L’intérêt des opérateurs pour la 5G est facile à expliquer. Alors qu’ils ont atteint un taux de pénétration dépassant les 100% chez les consommateurs canadiens, l’arrivée de la technologie leur permettra de croître grâce aux nouveaux marchés qui seront rendus possibles avec la 5G.
Il existe toutefois d’autres raisons pour justifier un déploiement accéléré des réseaux. Des opérateurs américains offriront la 5G dès cette année. Elle sera réservée dans un premier temps à l’Internet résidentiel, mais son évolution pourrait permettre l’arrivée de nouvelles technologies qui avantageraient les entreprises américaines par rapport aux entreprises canadiennes. Dans une telle éventualité, les enchères canadiennes tardives pourraient faire mal.

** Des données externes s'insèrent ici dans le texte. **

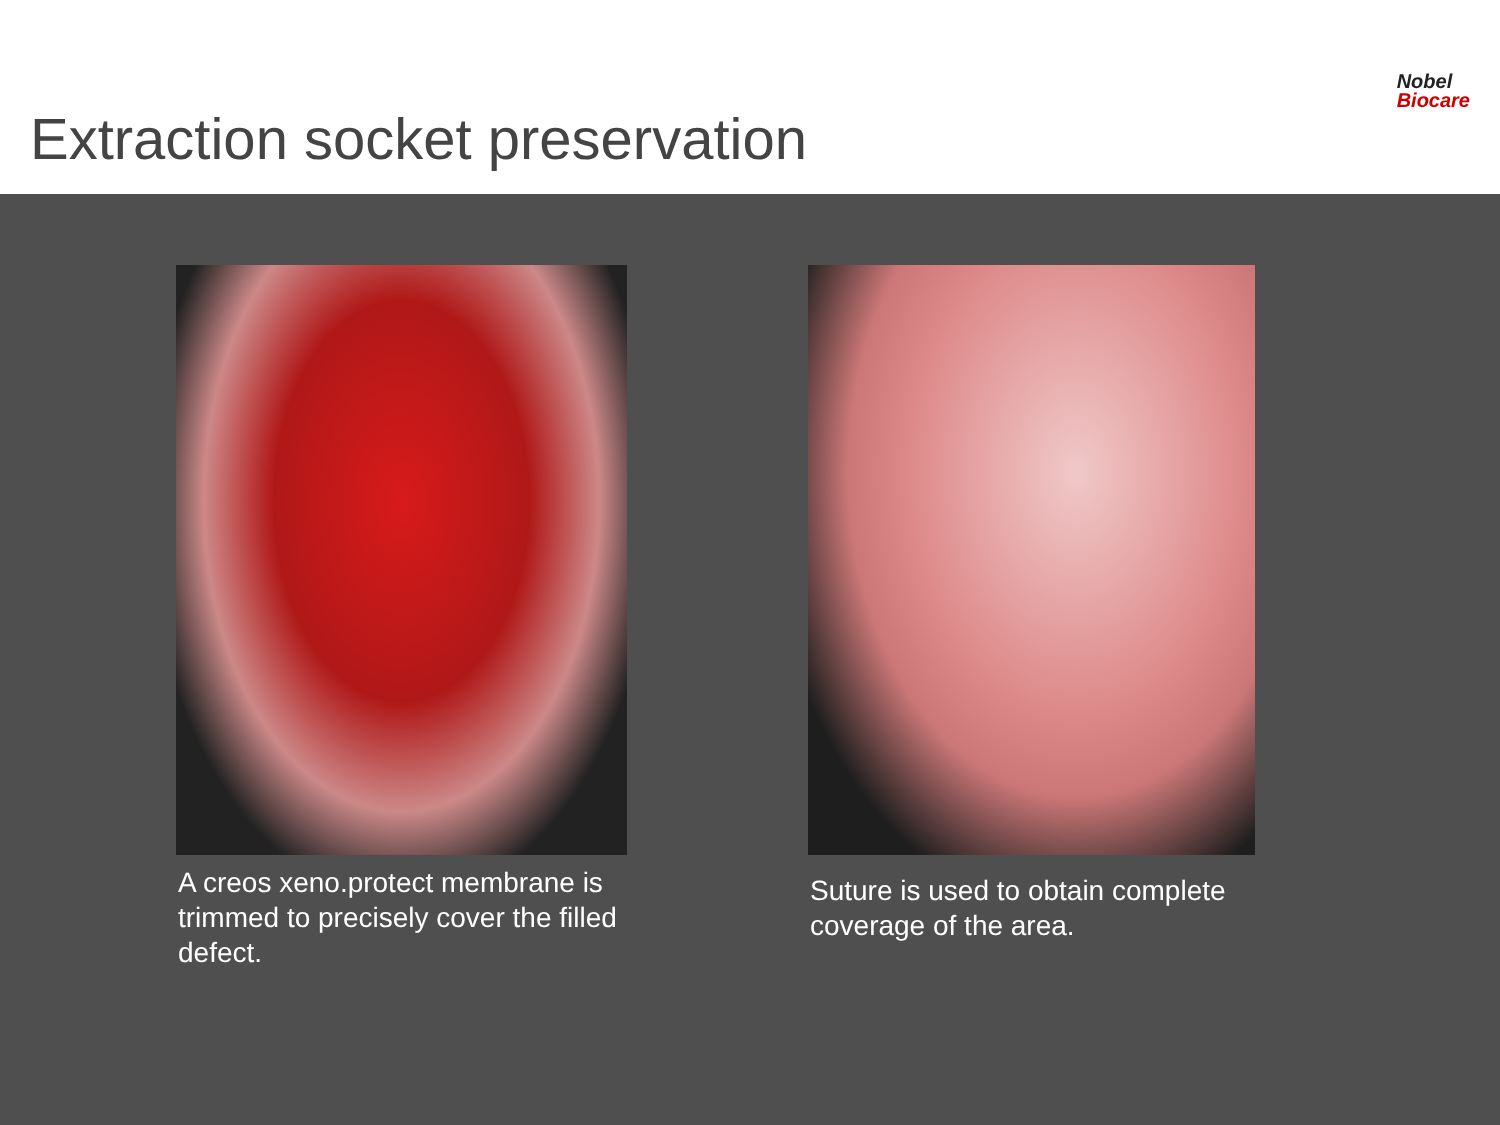Extraction socket preservation
Nobel
Biocare
A creos xeno.protect membrane is trimmed to precisely cover the filled defect.
Suture is used to obtain complete coverage of the area.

Les entreprises québécoises et ontariennes pourront heureusement mettre les technologies 5G à l’essai dès cette année, avec la mise en place du programme ENCQOR, qui rendra un réseau 5G précommercial accessible aux chercheurs et aux PME. Le retard du Canada est aussi relatif, alors qu’il sera tout de même en avance sur des pays importants comme l’Australie et l’Allemagne.